Second return statement nested in if statement

Question

I am wondering what return str.substring(1,4).equals("bad"); is doing here in the else if(len>=4). I think the if statement is a guard clause but I am not 100%. Can I have an explanation of what exactly is going on here? How is this read to output "false"?

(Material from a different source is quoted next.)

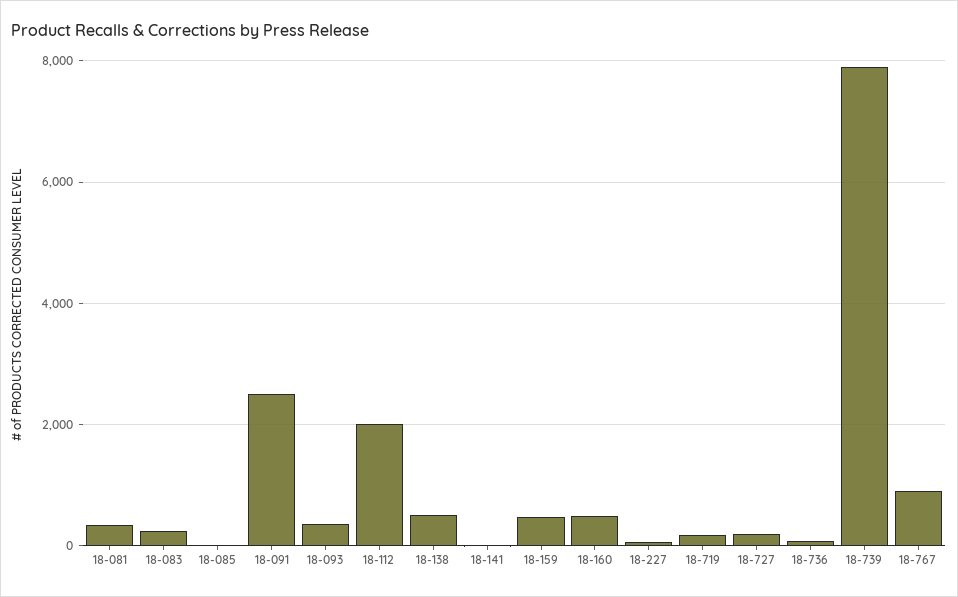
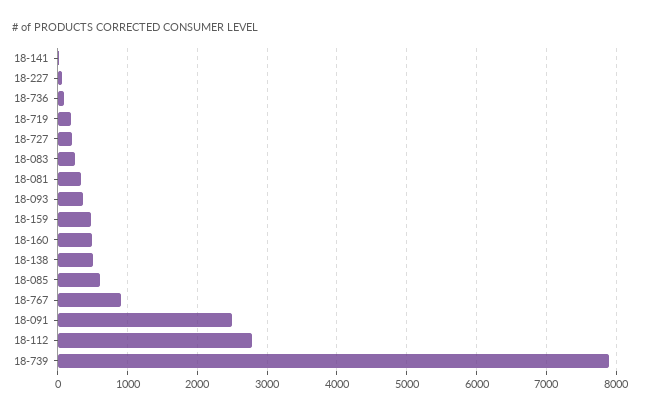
18-085: 0 -> 600
18-112: 2000 -> 2800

Given a string, return true if "bad" appears starting at index 0 or 1 in the string, such as with "badxxx" or "xbadxx" but not "xxbadxx". The string may be any length, including 0. Note: use .equals() to compare 2 strings.

hasBad("badxx") → true

hasBad("xbadxx") → true

hasBad("xxbadxx") → false

public boolean hasBad(String str)
{
    int len = str.length();
    if(len == 3 && str.equals("bad"))
        return true;
    else if(len >= 4)
    {
        if(str.substring(0, 3).equals("bad"))
            return true;
        return str.substring(1, 4).equals("bad");
    }
    else
        return false;
}

Answer 1

if(str.substring(0, 3).equals("bad")) is the easy part. "Return true if 'bad' is the beginning of the String.'

return str.substring(1, 4).equals("bad") essentially means, "Return true if 'bad' occurs after the first character, and false otherwise". This is basically a shortcut of

if(str.substring(1, 4).equals("bad")) return true;
else return false; 

Because the if already evaluates a boolean (what goes inside of an if results in a boolean value), there's no reason to tell it to return "true if true, else false", you can just return the boolean value directly.

Answer 2

you can try it in other way too, like below one

public static boolean hasBad(String str) {
    for (int i = 0; i < str.length() - 1; i++) {

        if (str.length()>=3 && str.charAt(0) == 'b' || str.charAt(1) == 'b' ) {

            if (str.substring(i).contains("bad")) {

                return true;
            }
        }
    }
    return false;
}